Associated Conditions and Research:
Bright red tongue with white spots is due to spleen and stomach qi deficiency, unable to withstand the attack of heat toxins.
Bright red tongue with white spots indicates: severe heat, spleen and stomach qi deficiency leading to heat toxins attacking; treatment should focus on clearing heat, dispelling toxins, and nourishing the stomach while clearing heat.
21. Old Tongue
Old tongue often indicates that pathogenic factors are strong while righteous qi is weak, resulting in a firm texture and a pale color.
The “Clinical Tongue Examination Method” states that for any object, if it is firm, it indicates excess; if it is soft, it indicates deficiency.
Moreover, if the qi is still young, the texture is still tender, and the qi is abundant, the texture will be firm.
Therefore, regardless of tongue color or coating, a pale and old tongue indicates an excess syndrome.

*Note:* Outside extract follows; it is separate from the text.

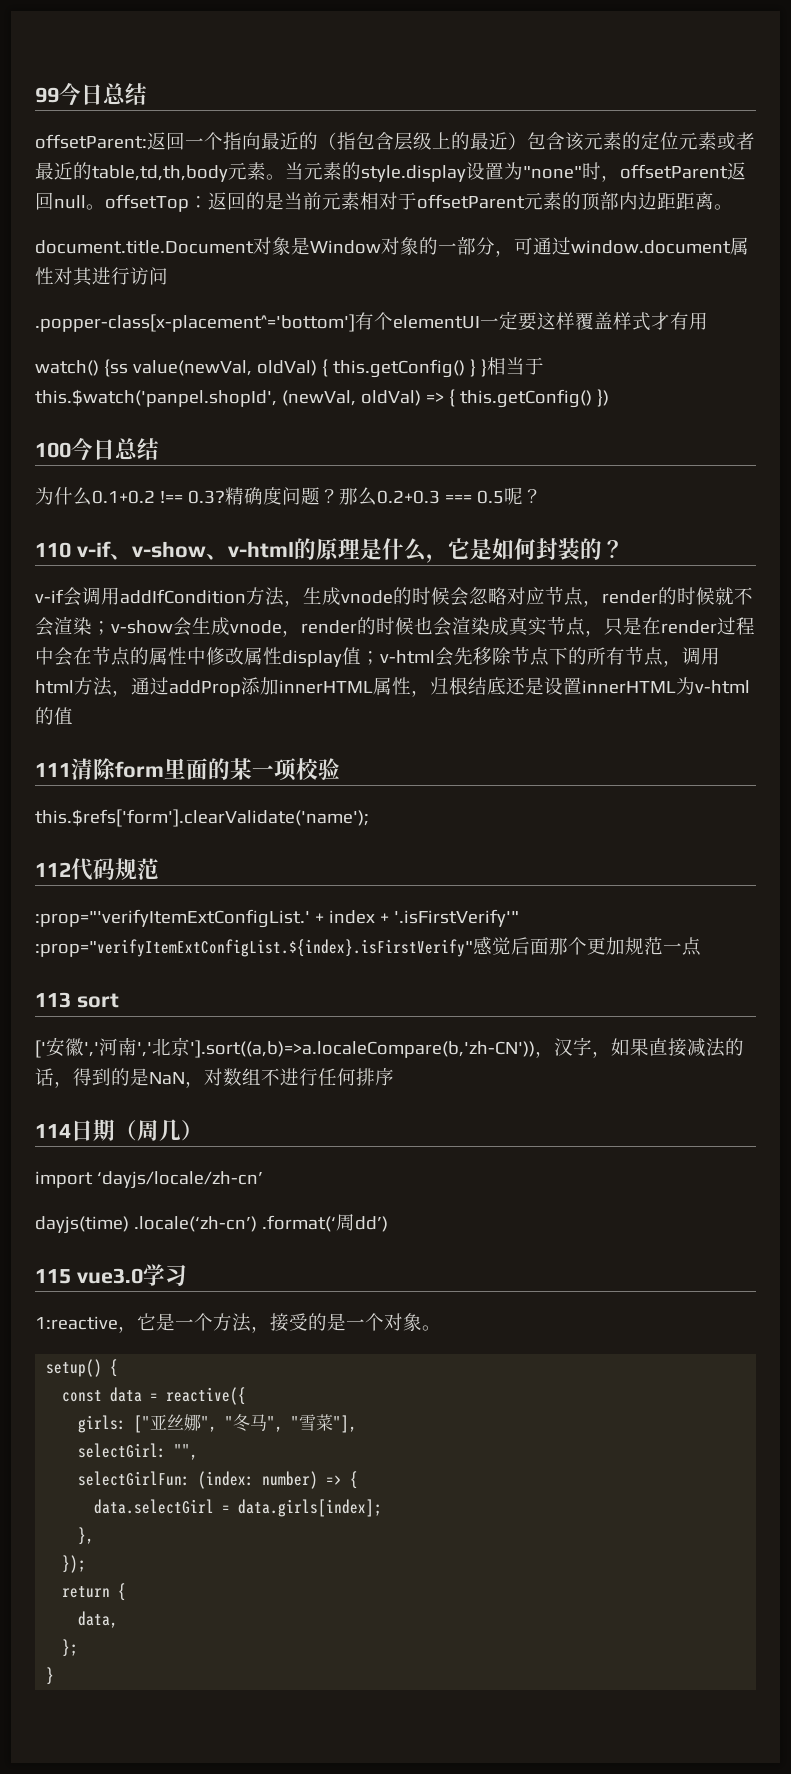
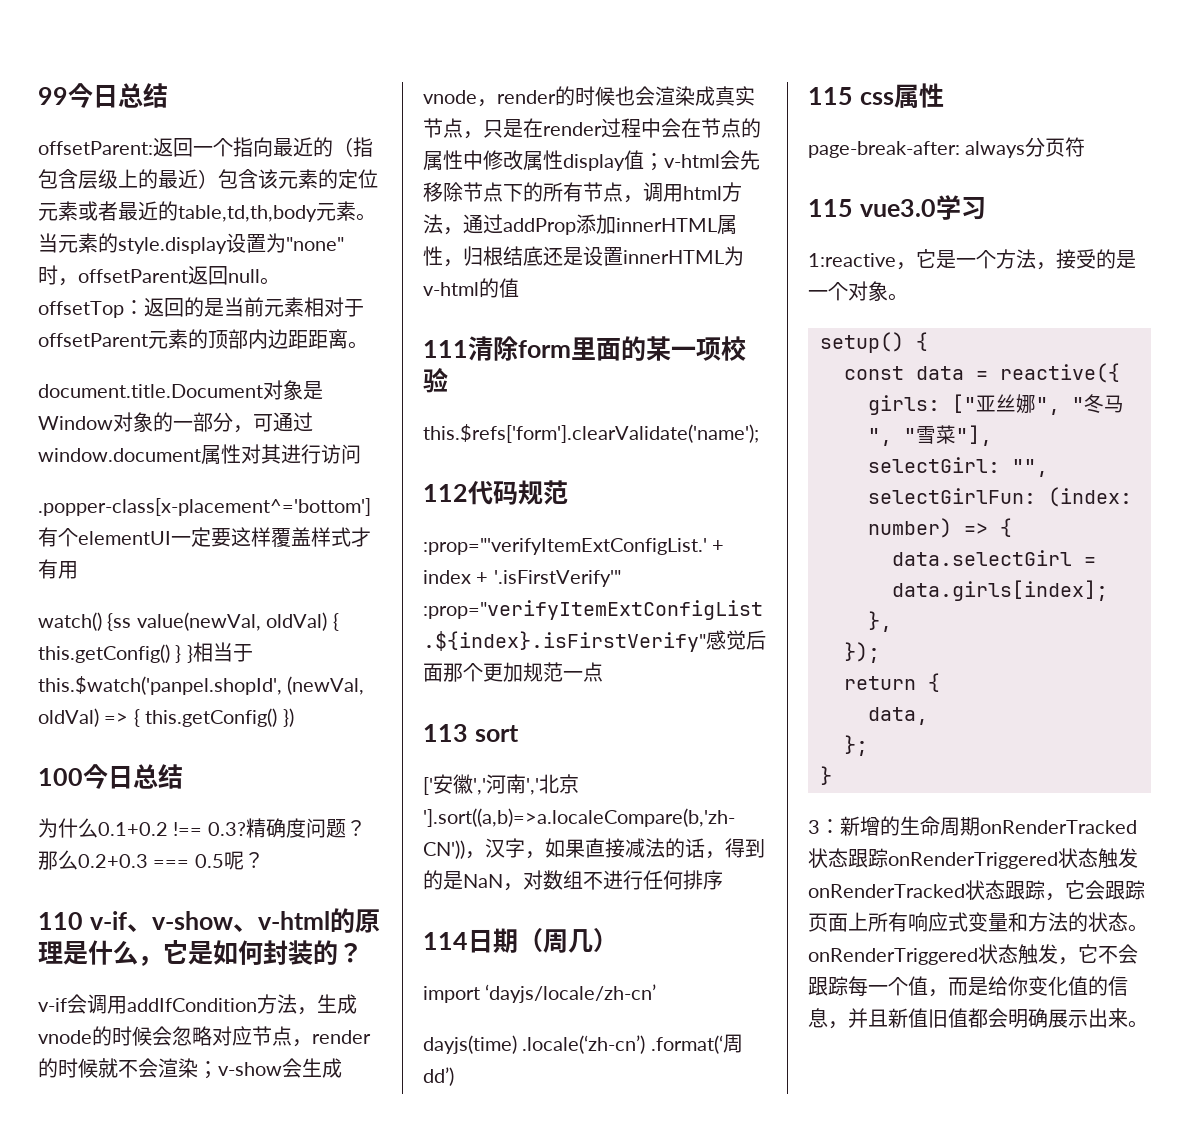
(388, 1224) none -> [808,83,944,108] [808,137,1086,158] // 115 css属性 // page-break-after: always分页符
(55, 1676) none -> [808,816,1137,836] [808,848,1138,869] [808,880,1145,901] [808,912,1148,932] [808,944,1138,965] [808,976,1128,997] [808,1008,1148,1029] // 3：新增的生命周期onRenderTracked状态跟踪onRenderTriggered状态触发onRenderTracked状态跟踪，它会跟踪页面上所有响应式变量和方法的状态。onRenderTriggered状态触发，它不会跟踪每一个值，而是给你变化值的信息，并且新值旧值都会明确展示出来。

Additionally, excessive pathogenic heat and qi and blood stagnation lead to a firm and retracted tongue, indicating a strong conflict between righteous and pathogenic factors, often indicating an excess heat syndrome.
22. Bright Red Dry Tongue
Associated Conditions and Research:
According to the “Tongue Diagnosis and Differentiation”: “A tongue that is bright red and lacks moisture, with the entire tongue appearing bright red, soft and tender but without moisture, looks moist but is actually dry and dehydrated, indicates yin deficiency with excessive fire.”
In external diseases, when heat pathogens enter the interior, the nutrients and fluids are damaged, this tongue appearance can be observed.
It may also occur in internal injuries, where the body constitution is deficient in yin, with prolonged illness leading to deficiency of both qi and blood, resulting in insufficient distribution of fluids, causing the tongue to appear bright red and dry.
If only the tip of the tongue is bright red and dry, while the rest is light red, it indicates a strong heart fire.